Das Fußball-ABC hat Albert Kühn in seinem Heimatdorf Eschenbach von der Pieke auf erlernt. Bereits mit 14 stand er als kleinster Spieler in der zweiten Mannschaft der „Grün-Weißen“. Bei einem Meisterschaftsspiel der Reserve der Sportfreunde Siegen gegen GW Eschenbach fiel der „Kurze“ im grün-weißen Dress dem damaligen Siegener Trainer Jean Paffrath auf.

Damit war natürlich der Wechsel Albert Kühns im Jahre 1957 zu den Sportfreunden vorgezeichnet. Mit den Siegenern stieg er in die damalige 2. Liga West auf und belegte in der Spielzeit 1961/1962 den achten Tabellenplatz. Albert Kühn erzielte dabei in 29 Spielen sechs Tore.

1963 in der Regionalliga

Mit dem ehemaligen A-Nationalspieler Herbert Schäfer als Trainer und Mittelstürmer Albert Kühn gingen die Sportfreunde mit einem 1:1-Unentschieden gegen die SpVg Herten am 4. August 1963 in das Debutjahr der frisch aus der Taufe gehobenen Regionalliga West.

Aber schon am letzten Spieltag der Saison, dem 10. Mai 1964, verabschiedeten sich die Sportfreunde Siegen und ihr Torjäger Albert Kühn, erneut mit einem 1:1-Unentschieden, im Leimbachstadion gegen Borussia Mönchengladbach aus dieser Klasse.

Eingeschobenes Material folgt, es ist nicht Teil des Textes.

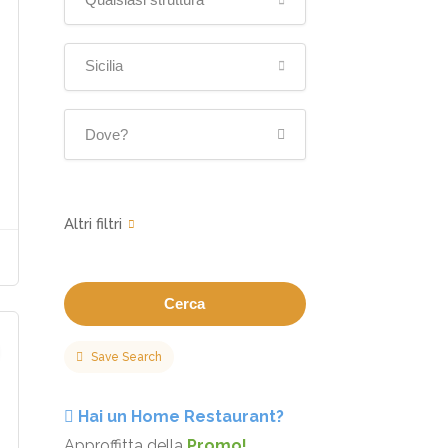
Sicilia
Cerca
Save Search
,00 - €60,00
Hai un Home Restaurant?
Approffitta della
Promo!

Der spätere Bundestrainer Helmut Schön hatte den schussgewaltigen Eschenbacher bereits im Jahre 1962 für die beiden Amateur-Länderspiele gegen Italien und Frankreich als Mittelstürmer nominiert. Beim 3:3 gegen die Franzosen war quirlige Albert Kühn sogar unter den Torschützen.

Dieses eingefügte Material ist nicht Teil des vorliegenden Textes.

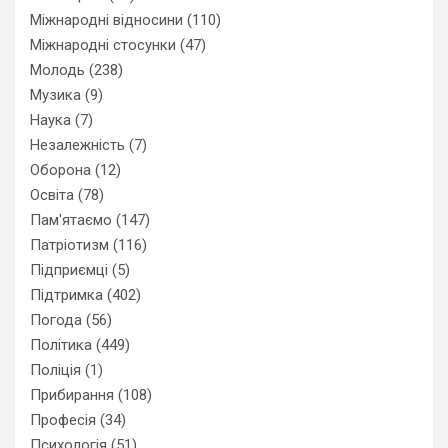
Міжнародні відносини
(110)
Міжнародні стосунки
(47)
Молодь
(238)
Музика
(9)
Наука
(7)
Незалежність
(7)
Оборона
(12)
Освіта
(78)
Пам'ятаємо
(147)
Патріотизм
(116)
Підприємці
(5)
Підтримка
(402)
Погода
(56)
Політика
(449)
Поліція
(1)
Прибирання
(108)
Професія
(34)
Психологія
(51)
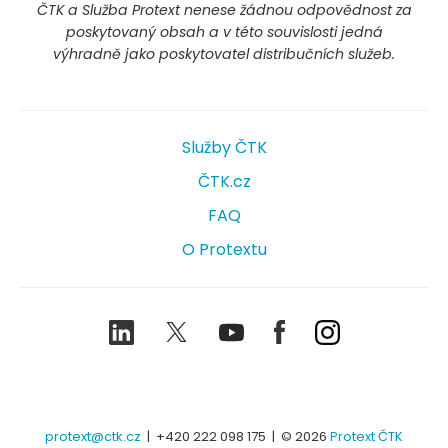
ČTK a Služba Protext nenese žádnou odpovědnost za
poskytovaný obsah a v této souvislosti jedná
výhradně jako poskytovatel distribučních služeb.
Služby ČTK
ČTK.cz
FAQ
O Protextu
LinkedIn
Twitter
Youtube
Facebook
Instagram
protext@ctk.cz
|
+420 222 098 175
| © 2026
Protext ČTK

Mit der Westfalenauswahl gewann Albert Kühn 1962 durch einen 1:0-Endspielsieg über den Mittelrhein im heimischen Leimbachstadion die DFB-Pokaltrophäe.

650 Spiele für die Sportfreunde

Die Sportfreunde ehrten 1969 ihren langjährigen Mannschaftskapitän für sein 500. Spiel im Siegener Trikot. Insgesamt bestritt Albert Kühn im Dress der Sportfreunde Siegen in der Zeit von 1957 bis 1970 650 Spiele. Für seine Leistungen verlieh ihm der DFB die goldene Ehrenplakette, damals die höchste Auszeichnung für Fußballspieler nach dem Silbernen Lorbeerblatt.

Der Siegerländer Fußball trauert um Albert Kühn, um den es in den vergangenen Jahren ruhig geworden war. Eine schwere Krankheit zeichnete den langjährigen Sportsmann, der in der Erinnerung seiner Fußball-Kollegen aber immer seinen Platz haben wird.